- _What you need to do_:
Starting from the first line below, repeat the data exactly through to the last.

[Start of section]

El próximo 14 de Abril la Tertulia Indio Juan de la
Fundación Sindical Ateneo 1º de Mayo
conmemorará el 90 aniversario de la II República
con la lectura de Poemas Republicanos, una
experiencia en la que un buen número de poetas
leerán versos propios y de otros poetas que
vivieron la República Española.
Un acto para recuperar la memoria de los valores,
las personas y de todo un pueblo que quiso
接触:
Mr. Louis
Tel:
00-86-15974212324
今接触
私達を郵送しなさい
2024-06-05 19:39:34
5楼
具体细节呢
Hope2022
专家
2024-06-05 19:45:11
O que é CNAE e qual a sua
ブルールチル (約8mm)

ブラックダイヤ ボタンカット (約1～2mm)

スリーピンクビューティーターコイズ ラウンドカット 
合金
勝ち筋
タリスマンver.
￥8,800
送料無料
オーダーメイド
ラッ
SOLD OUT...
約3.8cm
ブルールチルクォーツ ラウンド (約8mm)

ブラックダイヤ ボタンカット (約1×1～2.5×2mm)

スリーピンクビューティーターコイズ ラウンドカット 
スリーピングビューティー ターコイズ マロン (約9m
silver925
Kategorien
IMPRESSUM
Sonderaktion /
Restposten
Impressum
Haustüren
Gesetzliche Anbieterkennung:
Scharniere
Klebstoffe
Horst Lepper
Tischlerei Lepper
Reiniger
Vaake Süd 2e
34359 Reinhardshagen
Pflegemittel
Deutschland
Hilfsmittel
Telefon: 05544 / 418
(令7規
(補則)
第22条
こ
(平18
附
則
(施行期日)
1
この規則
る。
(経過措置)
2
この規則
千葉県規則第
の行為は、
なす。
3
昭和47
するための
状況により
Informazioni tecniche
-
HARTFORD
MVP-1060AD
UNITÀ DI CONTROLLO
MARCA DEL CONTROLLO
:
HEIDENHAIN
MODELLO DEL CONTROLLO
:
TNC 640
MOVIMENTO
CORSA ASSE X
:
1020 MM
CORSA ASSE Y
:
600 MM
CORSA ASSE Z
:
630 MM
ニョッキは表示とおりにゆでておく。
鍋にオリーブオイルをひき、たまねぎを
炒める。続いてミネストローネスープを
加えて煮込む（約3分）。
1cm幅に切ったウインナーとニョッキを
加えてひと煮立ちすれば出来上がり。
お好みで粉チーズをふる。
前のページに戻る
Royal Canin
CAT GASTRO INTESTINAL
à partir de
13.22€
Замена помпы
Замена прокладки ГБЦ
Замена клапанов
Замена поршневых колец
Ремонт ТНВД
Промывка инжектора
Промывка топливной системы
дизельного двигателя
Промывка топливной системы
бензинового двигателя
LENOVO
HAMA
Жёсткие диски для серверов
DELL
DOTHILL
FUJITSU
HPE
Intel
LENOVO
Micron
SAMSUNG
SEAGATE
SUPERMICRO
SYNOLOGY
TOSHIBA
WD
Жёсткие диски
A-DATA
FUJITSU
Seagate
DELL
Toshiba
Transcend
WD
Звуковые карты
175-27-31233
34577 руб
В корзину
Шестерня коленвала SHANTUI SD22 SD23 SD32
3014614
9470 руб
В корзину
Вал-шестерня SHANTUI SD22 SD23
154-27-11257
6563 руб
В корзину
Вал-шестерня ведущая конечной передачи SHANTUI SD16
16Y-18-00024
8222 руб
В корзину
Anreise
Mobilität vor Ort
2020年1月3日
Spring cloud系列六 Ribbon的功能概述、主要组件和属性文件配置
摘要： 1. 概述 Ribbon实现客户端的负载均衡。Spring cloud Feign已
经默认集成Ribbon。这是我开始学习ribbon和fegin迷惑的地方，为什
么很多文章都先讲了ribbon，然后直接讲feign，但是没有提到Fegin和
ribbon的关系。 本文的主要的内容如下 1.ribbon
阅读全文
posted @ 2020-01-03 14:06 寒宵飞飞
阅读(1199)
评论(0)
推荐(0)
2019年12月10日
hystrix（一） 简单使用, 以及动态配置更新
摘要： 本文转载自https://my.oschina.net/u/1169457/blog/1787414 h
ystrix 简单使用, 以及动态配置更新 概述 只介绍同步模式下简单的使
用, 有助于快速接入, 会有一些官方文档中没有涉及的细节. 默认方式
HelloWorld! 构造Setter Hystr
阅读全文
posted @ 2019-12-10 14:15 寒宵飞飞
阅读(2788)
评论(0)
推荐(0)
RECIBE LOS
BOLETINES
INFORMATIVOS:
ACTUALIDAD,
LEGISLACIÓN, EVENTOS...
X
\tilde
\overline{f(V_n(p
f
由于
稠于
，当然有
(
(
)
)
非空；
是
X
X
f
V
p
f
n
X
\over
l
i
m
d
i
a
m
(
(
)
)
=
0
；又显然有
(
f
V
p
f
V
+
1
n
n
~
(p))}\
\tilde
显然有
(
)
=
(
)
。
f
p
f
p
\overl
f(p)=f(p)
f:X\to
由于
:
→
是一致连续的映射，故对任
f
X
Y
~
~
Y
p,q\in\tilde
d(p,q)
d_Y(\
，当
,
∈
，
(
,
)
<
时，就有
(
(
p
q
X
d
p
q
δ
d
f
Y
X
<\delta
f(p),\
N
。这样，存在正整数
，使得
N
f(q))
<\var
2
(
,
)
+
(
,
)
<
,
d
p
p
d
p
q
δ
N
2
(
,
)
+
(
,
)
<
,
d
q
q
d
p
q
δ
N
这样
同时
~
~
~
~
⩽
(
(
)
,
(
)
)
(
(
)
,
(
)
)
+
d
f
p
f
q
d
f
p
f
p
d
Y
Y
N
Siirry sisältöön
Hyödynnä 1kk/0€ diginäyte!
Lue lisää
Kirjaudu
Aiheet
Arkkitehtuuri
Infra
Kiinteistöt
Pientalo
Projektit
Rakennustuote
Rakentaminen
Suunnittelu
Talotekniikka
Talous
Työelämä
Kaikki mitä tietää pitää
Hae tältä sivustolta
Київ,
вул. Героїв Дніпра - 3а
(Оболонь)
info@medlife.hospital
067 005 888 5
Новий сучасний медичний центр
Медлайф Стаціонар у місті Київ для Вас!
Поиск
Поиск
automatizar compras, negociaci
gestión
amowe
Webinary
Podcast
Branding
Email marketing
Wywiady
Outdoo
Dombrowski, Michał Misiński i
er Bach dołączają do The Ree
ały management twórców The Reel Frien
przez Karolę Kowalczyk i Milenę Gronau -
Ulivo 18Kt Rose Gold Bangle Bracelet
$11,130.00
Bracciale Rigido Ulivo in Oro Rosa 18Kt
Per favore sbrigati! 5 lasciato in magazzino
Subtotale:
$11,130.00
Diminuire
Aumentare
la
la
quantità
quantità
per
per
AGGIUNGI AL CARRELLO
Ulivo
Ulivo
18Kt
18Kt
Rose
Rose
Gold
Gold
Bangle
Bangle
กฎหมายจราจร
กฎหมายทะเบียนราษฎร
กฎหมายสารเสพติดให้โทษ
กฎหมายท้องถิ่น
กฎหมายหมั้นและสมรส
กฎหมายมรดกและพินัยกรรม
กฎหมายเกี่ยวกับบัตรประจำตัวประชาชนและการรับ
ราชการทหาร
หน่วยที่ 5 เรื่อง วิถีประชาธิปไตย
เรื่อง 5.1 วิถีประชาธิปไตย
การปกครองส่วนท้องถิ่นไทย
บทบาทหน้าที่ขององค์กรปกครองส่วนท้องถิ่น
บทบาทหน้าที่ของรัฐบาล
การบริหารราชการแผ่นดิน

[End of section]

- _Answer area_:
El próximo 14 de Abril la Tertulia Indio Juan de la
Fundación Sindical Ateneo 1º de Mayo
conmemorará el 90 aniversario de la II República
con la lectura de Poemas Republicanos, una
experiencia en la que un buen número de poetas
leerán versos propios y de otros poetas que
vivieron la República Española.
Un acto para recuperar la memoria de los valores,
las personas y de todo un pueblo que quiso
接触:
Mr. Louis
Tel:
00-86-15974212324
今接触
私達を郵送しなさい
2024-06-05 19:39:34
5楼
具体细节呢
Hope2022
专家
2024-06-05 19:45:11
O que é CNAE e qual a sua
ブルールチル (約8mm)

ブラックダイヤ ボタンカット (約1～2mm)

スリーピンクビューティーターコイズ ラウンドカット 
合金
勝ち筋
タリスマンver.
￥8,800
送料無料
オーダーメイド
ラッ
SOLD OUT...
約3.8cm
ブルールチルクォーツ ラウンド (約8mm)

ブラックダイヤ ボタンカット (約1×1～2.5×2mm)

スリーピンクビューティーターコイズ ラウンドカット 
スリーピングビューティー ターコイズ マロン (約9m
silver925
Kategorien
IMPRESSUM
Sonderaktion /
Restposten
Impressum
Haustüren
Gesetzliche Anbieterkennung:
Scharniere
Klebstoffe
Horst Lepper
Tischlerei Lepper
Reiniger
Vaake Süd 2e
34359 Reinhardshagen
Pflegemittel
Deutschland
Hilfsmittel
Telefon: 05544 / 418
(令7規
(補則)
第22条
こ
(平18
附
則
(施行期日)
1
この規則
る。
(経過措置)
2
この規則
千葉県規則第
の行為は、
なす。
3
昭和47
するための
状況により
Informazioni tecniche
-
HARTFORD
MVP-1060AD
UNITÀ DI CONTROLLO
MARCA DEL CONTROLLO
:
HEIDENHAIN
MODELLO DEL CONTROLLO
:
TNC 640
MOVIMENTO
CORSA ASSE X
:
1020 MM
CORSA ASSE Y
:
600 MM
CORSA ASSE Z
:
630 MM
ニョッキは表示とおりにゆでておく。
鍋にオリーブオイルをひき、たまねぎを
炒める。続いてミネストローネスープを
加えて煮込む（約3分）。
1cm幅に切ったウインナーとニョッキを
加えてひと煮立ちすれば出来上がり。
お好みで粉チーズをふる。
前のページに戻る
Royal Canin
CAT GASTRO INTESTINAL
à partir de
13.22€
Замена помпы
Замена прокладки ГБЦ
Замена клапанов
Замена поршневых колец
Ремонт ТНВД
Промывка инжектора
Промывка топливной системы
дизельного двигателя
Промывка топливной системы
бензинового двигателя
LENOVO
HAMA
Жёсткие диски для серверов
DELL
DOTHILL
FUJITSU
HPE
Intel
LENOVO
Micron
SAMSUNG
SEAGATE
SUPERMICRO
SYNOLOGY
TOSHIBA
WD
Жёсткие диски
A-DATA
FUJITSU
Seagate
DELL
Toshiba
Transcend
WD
Звуковые карты
175-27-31233
34577 руб
В корзину
Шестерня коленвала SHANTUI SD22 SD23 SD32
3014614
9470 руб
В корзину
Вал-шестерня SHANTUI SD22 SD23
154-27-11257
6563 руб
В корзину
Вал-шестерня ведущая конечной передачи SHANTUI SD16
16Y-18-00024
8222 руб
В корзину
Anreise
Mobilität vor Ort
2020年1月3日
Spring cloud系列六 Ribbon的功能概述、主要组件和属性文件配置
摘要： 1. 概述 Ribbon实现客户端的负载均衡。Spring cloud Feign已
经默认集成Ribbon。这是我开始学习ribbon和fegin迷惑的地方，为什
么很多文章都先讲了ribbon，然后直接讲feign，但是没有提到Fegin和
ribbon的关系。 本文的主要的内容如下 1.ribbon
阅读全文
posted @ 2020-01-03 14:06 寒宵飞飞
阅读(1199)
评论(0)
推荐(0)
2019年12月10日
hystrix（一） 简单使用, 以及动态配置更新
摘要： 本文转载自https://my.oschina.net/u/1169457/blog/1787414 h
ystrix 简单使用, 以及动态配置更新 概述 只介绍同步模式下简单的使
用, 有助于快速接入, 会有一些官方文档中没有涉及的细节. 默认方式
HelloWorld! 构造Setter Hystr
阅读全文
posted @ 2019-12-10 14:15 寒宵飞飞
阅读(2788)
评论(0)
推荐(0)
RECIBE LOS
BOLETINES
INFORMATIVOS:
ACTUALIDAD,
LEGISLACIÓN, EVENTOS...
X
\tilde
\overline{f(V_n(p
f
由于
稠于
，当然有
(
(
)
)
非空；
是
X
X
f
V
p
f
n
X
\over
l
i
m
d
i
a
m
(
(
)
)
=
0
；又显然有
(
f
V
p
f
V
+
1
n
n
~
(p))}\
\tilde
显然有
(
)
=
(
)
。
f
p
f
p
\overl
f(p)=f(p)
f:X\to
由于
:
→
是一致连续的映射，故对任
f
X
Y
~
~
Y
p,q\in\tilde
d(p,q)
d_Y(\
，当
,
∈
，
(
,
)
<
时，就有
(
(
p
q
X
d
p
q
δ
d
f
Y
X
<\delta
f(p),\
N
。这样，存在正整数
，使得
N
f(q))
<\var
2
(
,
)
+
(
,
)
<
,
d
p
p
d
p
q
δ
N
2
(
,
)
+
(
,
)
<
,
d
q
q
d
p
q
δ
N
这样
同时
~
~
~
~
⩽
(
(
)
,
(
)
)
(
(
)
,
(
)
)
+
d
f
p
f
q
d
f
p
f
p
d
Y
Y
N
Siirry sisältöön
Hyödynnä 1kk/0€ diginäyte!
Lue lisää
Kirjaudu
Aiheet
Arkkitehtuuri
Infra
Kiinteistöt
Pientalo
Projektit
Rakennustuote
Rakentaminen
Suunnittelu
Talotekniikka
Talous
Työelämä
Kaikki mitä tietää pitää
Hae tältä sivustolta
Київ,
вул. Героїв Дніпра - 3а
(Оболонь)
info@medlife.hospital
067 005 888 5
Новий сучасний медичний центр
Медлайф Стаціонар у місті Київ для Вас!
Поиск
Поиск
automatizar compras, negociaci
gestión
amowe
Webinary
Podcast
Branding
Email marketing
Wywiady
Outdoo
Dombrowski, Michał Misiński i
er Bach dołączają do The Ree
ały management twórców The Reel Frien
przez Karolę Kowalczyk i Milenę Gronau -
Ulivo 18Kt Rose Gold Bangle Bracelet
$11,130.00
Bracciale Rigido Ulivo in Oro Rosa 18Kt
Per favore sbrigati! 5 lasciato in magazzino
Subtotale:
$11,130.00
Diminuire
Aumentare
la
la
quantità
quantità
per
per
AGGIUNGI AL CARRELLO
Ulivo
Ulivo
18Kt
18Kt
Rose
Rose
Gold
Gold
Bangle
Bangle
กฎหมายจราจร
กฎหมายทะเบียนราษฎร
กฎหมายสารเสพติดให้โทษ
กฎหมายท้องถิ่น
กฎหมายหมั้นและสมรส
กฎหมายมรดกและพินัยกรรม
กฎหมายเกี่ยวกับบัตรประจำตัวประชาชนและการรับ
ราชการทหาร
หน่วยที่ 5 เรื่อง วิถีประชาธิปไตย
เรื่อง 5.1 วิถีประชาธิปไตย
การปกครองส่วนท้องถิ่นไทย
บทบาทหน้าที่ขององค์กรปกครองส่วนท้องถิ่น
บทบาทหน้าที่ของรัฐบาล
การบริหารราชการแผ่นดิน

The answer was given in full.